Sprint CEO's '08 compensation valued at $15.5 million

30.03.2009
Although his company lost more than 4 million wireless subscribers in 2008, CEO Dan Hesse received an executive compensation package that the company valued at US$15.5 million.

 

Hesse's compensation includes a base salary of $1.2 million and a performance bonus of $2.7 million, as well as $287,000 in 401(k) and reimbursement expenses. The rest of his compensation package last year came in the form of stock awards and option grants, which the company valued at $11.3 million at the time they were issued.

However, the company points out that Hesse's compensation is worth significantly less today than when it was issued because Sprint's stock price had collapsed to $1.83 per share by the end of 2008 after trading for around $13 per share one year earlier. Because of this steep loss in stock value, the company says that Hesse's stock-based compensation for 2008 was worth $3.3 million at the end of the year, making his total compensation package for the year worth $7.4 million.

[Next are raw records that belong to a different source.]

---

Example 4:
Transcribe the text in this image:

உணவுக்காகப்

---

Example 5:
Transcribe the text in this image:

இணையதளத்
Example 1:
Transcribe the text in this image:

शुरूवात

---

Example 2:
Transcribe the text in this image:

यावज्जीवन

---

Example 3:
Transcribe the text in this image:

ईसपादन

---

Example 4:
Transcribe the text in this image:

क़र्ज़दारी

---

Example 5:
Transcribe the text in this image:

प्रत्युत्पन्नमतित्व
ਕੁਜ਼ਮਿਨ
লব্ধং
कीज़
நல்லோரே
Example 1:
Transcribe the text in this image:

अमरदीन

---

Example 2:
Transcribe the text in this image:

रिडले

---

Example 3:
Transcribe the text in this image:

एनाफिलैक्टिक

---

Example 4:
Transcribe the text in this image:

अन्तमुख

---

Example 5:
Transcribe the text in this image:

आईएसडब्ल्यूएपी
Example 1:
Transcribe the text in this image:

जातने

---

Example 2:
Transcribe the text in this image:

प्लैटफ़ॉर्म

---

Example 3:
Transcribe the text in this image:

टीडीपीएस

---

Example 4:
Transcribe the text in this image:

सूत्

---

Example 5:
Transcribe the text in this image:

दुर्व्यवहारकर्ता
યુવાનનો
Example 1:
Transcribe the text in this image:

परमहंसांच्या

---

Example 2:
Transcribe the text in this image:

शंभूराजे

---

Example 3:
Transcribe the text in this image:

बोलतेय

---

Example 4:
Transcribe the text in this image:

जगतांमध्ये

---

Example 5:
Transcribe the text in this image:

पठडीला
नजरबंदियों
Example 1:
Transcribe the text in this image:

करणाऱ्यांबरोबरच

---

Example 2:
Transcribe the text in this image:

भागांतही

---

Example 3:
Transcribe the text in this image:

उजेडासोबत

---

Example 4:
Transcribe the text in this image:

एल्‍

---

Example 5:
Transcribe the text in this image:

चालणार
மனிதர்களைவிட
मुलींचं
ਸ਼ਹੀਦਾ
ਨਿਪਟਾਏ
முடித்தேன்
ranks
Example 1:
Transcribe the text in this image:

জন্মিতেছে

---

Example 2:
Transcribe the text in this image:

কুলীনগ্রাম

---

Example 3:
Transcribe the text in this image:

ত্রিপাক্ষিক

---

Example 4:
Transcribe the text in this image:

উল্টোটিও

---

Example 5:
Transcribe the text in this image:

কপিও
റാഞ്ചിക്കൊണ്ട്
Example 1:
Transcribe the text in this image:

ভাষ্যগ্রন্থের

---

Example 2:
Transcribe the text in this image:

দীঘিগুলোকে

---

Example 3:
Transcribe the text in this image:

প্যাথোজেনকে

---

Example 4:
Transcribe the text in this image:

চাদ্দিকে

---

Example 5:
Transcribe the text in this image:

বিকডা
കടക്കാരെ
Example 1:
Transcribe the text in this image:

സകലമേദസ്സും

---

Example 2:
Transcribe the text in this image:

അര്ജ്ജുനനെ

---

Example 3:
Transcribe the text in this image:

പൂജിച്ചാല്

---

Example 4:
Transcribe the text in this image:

A Sprint spokesman told the that the company's board of directors thinks that stock-based compensation is the "most effective" way to measure executive performance. Referring to Hesse's total compensation package, the spokesman said that because Sprint's stock "did not perform as well as we had hoped... Hesse's compensation dropped by 52% at the end of the year."

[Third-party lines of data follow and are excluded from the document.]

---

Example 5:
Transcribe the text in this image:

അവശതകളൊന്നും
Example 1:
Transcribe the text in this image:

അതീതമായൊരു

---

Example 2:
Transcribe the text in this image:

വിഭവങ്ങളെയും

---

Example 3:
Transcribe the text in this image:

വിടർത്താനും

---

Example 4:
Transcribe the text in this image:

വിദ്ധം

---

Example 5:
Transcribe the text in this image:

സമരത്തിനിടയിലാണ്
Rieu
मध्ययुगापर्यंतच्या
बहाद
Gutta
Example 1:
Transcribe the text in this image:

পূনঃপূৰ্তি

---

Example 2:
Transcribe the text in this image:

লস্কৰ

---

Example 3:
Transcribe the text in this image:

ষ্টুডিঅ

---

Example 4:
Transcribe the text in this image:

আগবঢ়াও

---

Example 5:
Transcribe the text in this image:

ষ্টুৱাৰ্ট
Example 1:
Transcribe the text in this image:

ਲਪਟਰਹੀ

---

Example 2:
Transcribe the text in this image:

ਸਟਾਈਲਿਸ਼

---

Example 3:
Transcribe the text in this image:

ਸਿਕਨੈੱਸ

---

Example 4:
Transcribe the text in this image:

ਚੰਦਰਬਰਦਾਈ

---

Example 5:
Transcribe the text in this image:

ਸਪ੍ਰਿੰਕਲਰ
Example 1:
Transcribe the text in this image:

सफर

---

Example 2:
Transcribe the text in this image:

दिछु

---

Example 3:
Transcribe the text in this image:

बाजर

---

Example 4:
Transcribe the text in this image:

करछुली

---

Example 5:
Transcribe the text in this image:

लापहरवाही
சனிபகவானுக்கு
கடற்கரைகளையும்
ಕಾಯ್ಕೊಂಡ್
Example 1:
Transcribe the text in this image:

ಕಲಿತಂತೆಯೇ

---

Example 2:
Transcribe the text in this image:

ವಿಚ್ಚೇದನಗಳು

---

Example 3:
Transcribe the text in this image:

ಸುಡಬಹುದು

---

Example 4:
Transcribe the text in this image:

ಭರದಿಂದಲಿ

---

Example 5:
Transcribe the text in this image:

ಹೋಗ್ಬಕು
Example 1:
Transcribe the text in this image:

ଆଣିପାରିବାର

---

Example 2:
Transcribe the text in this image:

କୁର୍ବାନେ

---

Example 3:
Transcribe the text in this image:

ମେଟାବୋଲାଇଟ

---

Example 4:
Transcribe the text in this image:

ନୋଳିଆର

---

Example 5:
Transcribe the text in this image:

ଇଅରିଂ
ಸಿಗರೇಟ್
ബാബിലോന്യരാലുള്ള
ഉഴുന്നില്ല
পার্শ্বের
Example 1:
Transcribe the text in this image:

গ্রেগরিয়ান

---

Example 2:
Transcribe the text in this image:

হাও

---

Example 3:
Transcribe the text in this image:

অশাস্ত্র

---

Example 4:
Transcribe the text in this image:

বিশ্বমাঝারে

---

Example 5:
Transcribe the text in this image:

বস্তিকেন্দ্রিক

2008 was a difficult year for Sprint, as the carrier posted an annual loss of $2.8 billion, and 2009 didn't start off much better, as the company wound up laying off 8,000 workers in January. On the plus side, the company's churn rate -- or the rate at which its customers cancel their service -- dropped to 2.15% in 2008, down from 2.23% in 2007. Even more encouraging is that the 2.16% churn rate that the company posted in the fourth quarter was down significantly from the 2.29% churn rate that the company reported in the fourth quarter of 2007.